Department of Biomedical Informatics, School of Medicine, Vanderbilt University, Nashville, TN 37232-8340, USA.
J Am Med Inform Assoc. 2013 Jan 1;20(1):95-101. doi: 10.1136/amiajnl-2012-001026. Epub 2012 Jul 21.
To try to lower patient re-identification risks for biomedical research databases containing laboratory test results while also minimizing changes in clinical data interpretation.
In our threat model, an attacker obtains 5-7 laboratory results from one patient and uses them as a search key to discover the corresponding record in a de-identified biomedical research database. To test our models, the existing Vanderbilt TIME database of 8.5 million Safe Harbor de-identified laboratory results from 61 280 patients was used. The uniqueness of unaltered laboratory results in the dataset was examined, and then two data perturbation models were applied-simple random offsets and an expert-derived clinical meaning-preserving model. A rank-based re-identification algorithm to mimic an attack was used. The re-identification risk and the retention of clinical meaning for each model's perturbed laboratory results were assessed.

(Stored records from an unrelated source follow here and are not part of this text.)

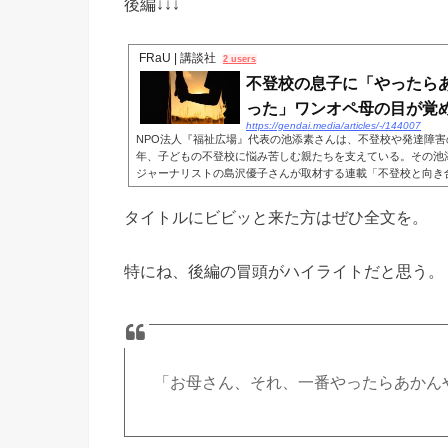
後編↓↓↓
FRaU | 講談社
2 users
不登校の息子に「やったら
った」ワンオペ母の目が覚めた 
https://gendai.media/articles/-/144007
NPO法人『福祉広場』代表の池添素さんは、不登校や発達障害
年、子どもの不登校に悩み苦しむ親たちを支えている。その池
ジャーナリストの島沢優子さんが取材する連載「不登校と向き合う
タイトルにビビッと来た方はぜひ全文を。
特にね、後編の冒頭がハイライトだと思う。
「お母さん、それ、一番やったらあかん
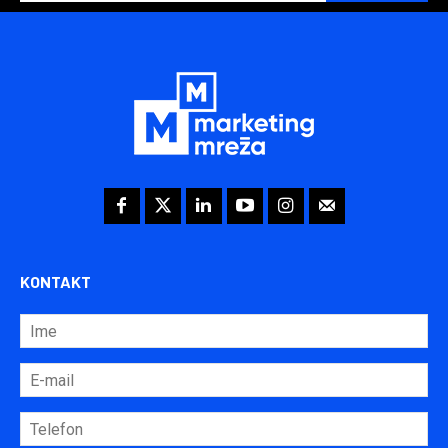
KONTAKT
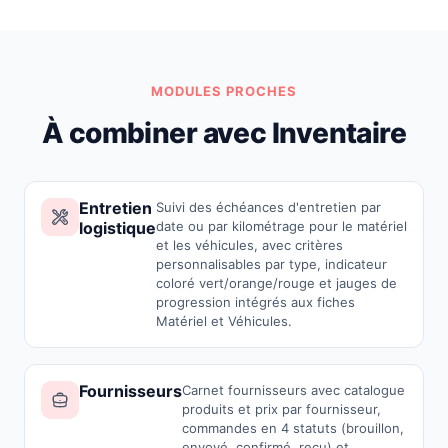
MODULES PROCHES
À combiner avec Inventaire
Entretien
Suivi des échéances d'entretien par
logistique
date ou par kilométrage pour le matériel
et les véhicules, avec critères
personnalisables par type, indicateur
coloré vert/orange/rouge et jauges de
progression intégrés aux fiches
Matériel et Véhicules.
Fournisseurs
Carnet fournisseurs avec catalogue
produits et prix par fournisseur,
commandes en 4 statuts (brouillon,
envoyé, confirmé, reçu) et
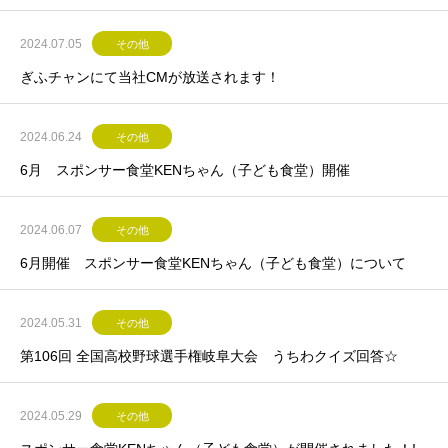
2024.07.05
その他
ぎふチャンにて当社CMが放送されます！
2024.06.24
その他
6月 スポンサー食堂KENちゃん（子ども食堂）開催
2024.06.07
その他
6月開催 スポンサー食堂KENちゃん（子ども食堂）について
2024.05.31
その他
第106回 全国高校野球選手権岐阜大会 うちわクイズ回答☆
2024.05.29
その他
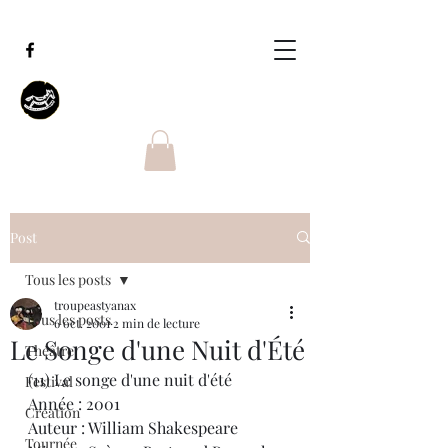
Post
Tous les posts
troupeastyanax
Tous les posts
6 oct. 2001
2 min de lecture
Le Songe d'une Nuit d'Été
Théâtre
(11) Le songe d'une nuit d'été
Festival
Année : 2001
Création
Auteur : William Shakespeare
Tournée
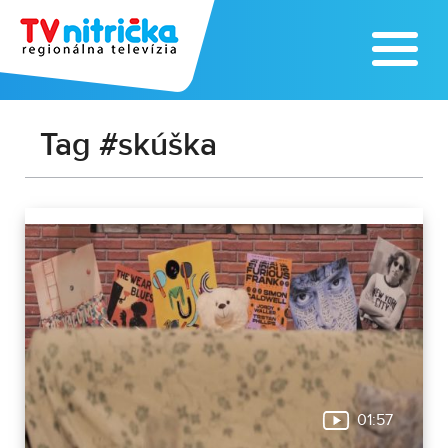
Tag #skúška
01:57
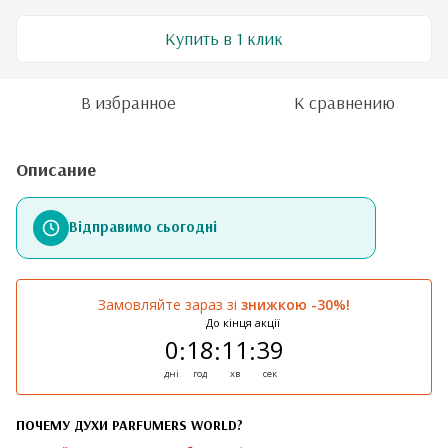
Купить в 1 клик
В избранное
К сравнению
Описание
Відправимо сьогодні
Замовляйте зараз зі
знижкою -30%!
До кінця акції
0
18
11
39
:
:
:
дні
год
хв
сек
ПОЧЕМУ ДУХИ PARFUMERS WORLD?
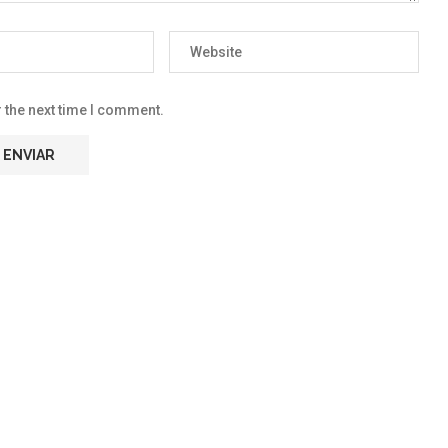
 the next time I comment.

Differences in re-identification rates between the algorithms were small despite substantial divergence in altered clinical meaning. The expert algorithm maintained the clinical meaning of laboratory results better (affecting up to 4% of test results) than simple perturbation (affecting up to 26%).

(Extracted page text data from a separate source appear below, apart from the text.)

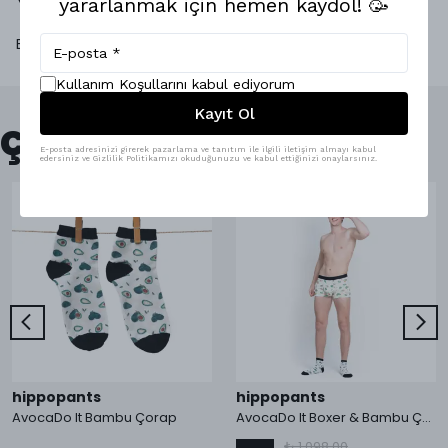
Yorumlar
yararlanmak için hemen kaydol! 🥳
Bu ürün için henüz yorum yapılmamış.
Kullanım Koşullarını kabul ediyorum
Kayıt Ol
Çok Satanlar
E-posta adresinizi girerek pazarlama ve tanıtım ile ilgili iletişim almayı kabul
edersiniz ve Gizlilik Politikamızı okuduğunuzu ve kabul ettiğinizi onaylarsınız.
hippopants
hippopants
AvocaDo It Bambu Çorap
AvocaDo It Boxer & Bambu Çorap
₺ 1,098.00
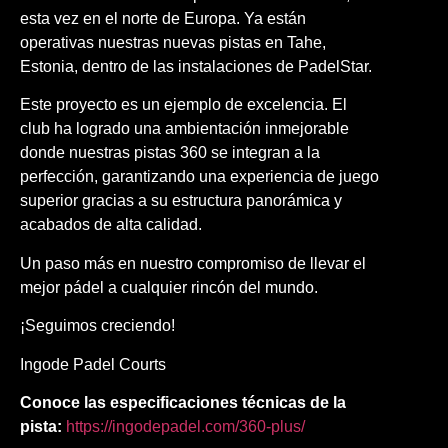
esta vez en el norte de Europa. Ya están
operativas nuestras nuevas pistas en Tahe,
Estonia, dentro de las instalaciones de PadelStar.
Este proyecto es un ejemplo de excelencia. El
club ha logrado una ambientación inmejorable
donde nuestras pistas 360 se integran a la
perfección, garantizando una experiencia de juego
superior gracias a su estructura panorámica y
acabados de alta calidad.
Un paso más en nuestro compromiso de llevar el
mejor pádel a cualquier rincón del mundo.
¡Seguimos creciendo!
Ingode Padel Courts
Conoce las especificaciones técnicas de la
pista:
https://ingodepadel.com/360-plus/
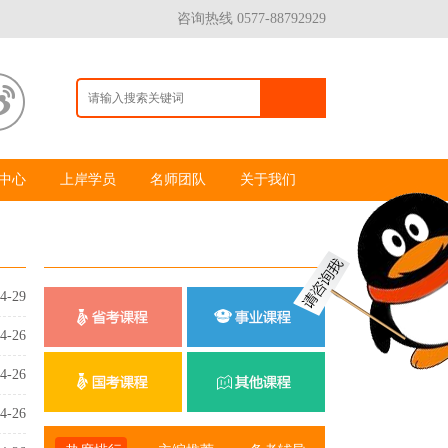
咨询热线 0577-88792929
中心
上岸学员
名师团队
关于我们
4-29
4-26
4-26
4-26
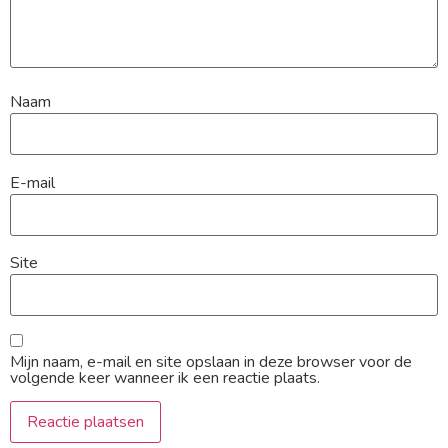
Naam
E-mail
Site
Mijn naam, e-mail en site opslaan in deze browser voor de
volgende keer wanneer ik een reactie plaats.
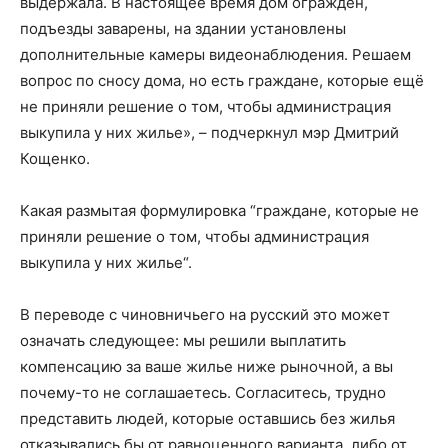
выдержала. В настоящее время дом огражден,
подъезды заварены, на здании установлены
дополнительные камеры видеонаблюдения. Решаем
вопрос по сносу дома, но есть граждане, которые ещё
не приняли решение о том, чтобы администрация
выкупила у них жилье», – подчеркнул мэр Дмитрий
Кощенко.
Какая размытая формулировка “граждане, которые не
приняли решение о том, чтобы администрация
выкупила у них жилье“.
В переводе с чиновничьего на русский это может
означать следующее: мы решили выплатить
компенсацию за ваше жилье ниже рыночной, а вы
почему-то не соглашаетесь. Согласитесь, трудно
представить людей, которые оставшись без жилья
отказывались бы от равноценного варианта, либо от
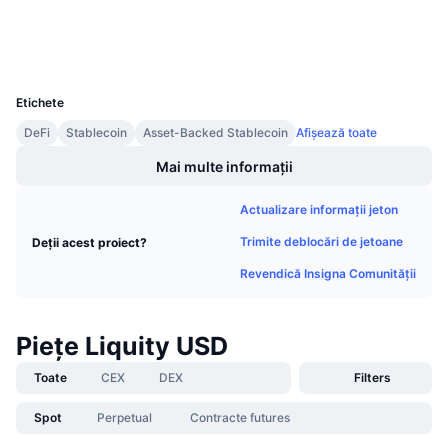
Explorers
Vânzări viitoare
Rate de finanțare
Învață și Câștigă
Wallets
UCID
9566
Calendare
Etichete
DeFi
Stablecoin
Asset-Backed Stablecoin
Afișează toate
Calendar ICO
Mai multe informații
Calendar evenimente
Actualizare informații jeton
Trimite deblocări de jetoane
Deții acest proiect?
Revendică Insigna Comunității
Piețe Liquity USD
Toate
CEX
DEX
Filters
Spot
Perpetual
Contracte futures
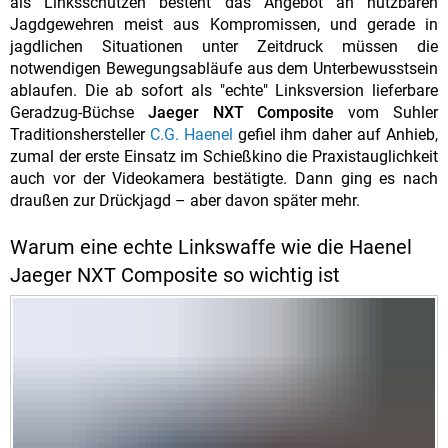
als Linksschützen besteht das Angebot an nutzbaren
Jagdgewehren meist aus Kompromissen, und gerade in
jagdlichen Situationen unter Zeitdruck müssen die
notwendigen Bewegungsabläufe aus dem Unterbewusstsein
ablaufen. Die ab sofort als "echte" Linksversion lieferbare
Geradzug-Büchse
Jaeger NXT Composite
vom Suhler
Traditionshersteller
C.G. Haenel
gefiel ihm daher auf Anhieb,
zumal der erste Einsatz im Schießkino die Praxistauglichkeit
auch vor der Videokamera bestätigte. Dann ging es nach
draußen zur Drückjagd – aber davon später mehr.
Warum eine echte Linkswaffe wie die Haenel
Jaeger NXT Composite so wichtig ist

With growing impetus for sharing clinical data for research, and in view of healthcare-related federal privacy regulation, methods to mitigate risks of re-identification are important. A practical, expert-derived perturbation algorithm that demonstrated potential utility was developed. Similar approaches might enable administrators to select data protection scheme parameters that meet their preferences in the trade-off between the protection of privacy and the retention of clinical meaning of shared data.
在最小化改变临床数据解读的同时,尝试降低包含实验室检测结果的生物医学研究数据库中患者再识别的风险。
在我们的威胁模型中,攻击者从一名患者中获取 5-7 项实验室结果,并将其用作搜索键,以在去标识化的生物医学研究数据库中发现相应的记录。为了测试我们的模型,使用了现有的范德比尔特 TIME 数据库,该数据库包含 61 280 名患者的 850 万份符合“安全港”原则的去标识化实验室结果。检查了数据集中原始实验室结果的独特性,然后应用了两种数据扰动模型——简单随机偏移和基于专家的临床意义保留模型。使用基于排名的再识别算法来模拟攻击。评估了每个模型的扰动实验室结果的再识别风险和临床意义保留情况。
尽管改变的临床意义存在很大差异,但算法之间的再识别率差异很小。专家算法比简单扰动更好地保留了实验室结果的临床意义(影响多达 4%的测试结果),而简单扰动则影响多达 26%。
随着为研究目的共享临床数据的动力不断增强,并且鉴于与医疗保健相关的联邦隐私法规,减轻再识别风险的方法非常重要。开发了一种实用的、基于专家的扰动算法,该算法具有潜在的应用价值。类似的方法可能使管理员能够选择数据保护方案参数,以在隐私保护和共享数据的临床意义保留之间的权衡中满足其偏好。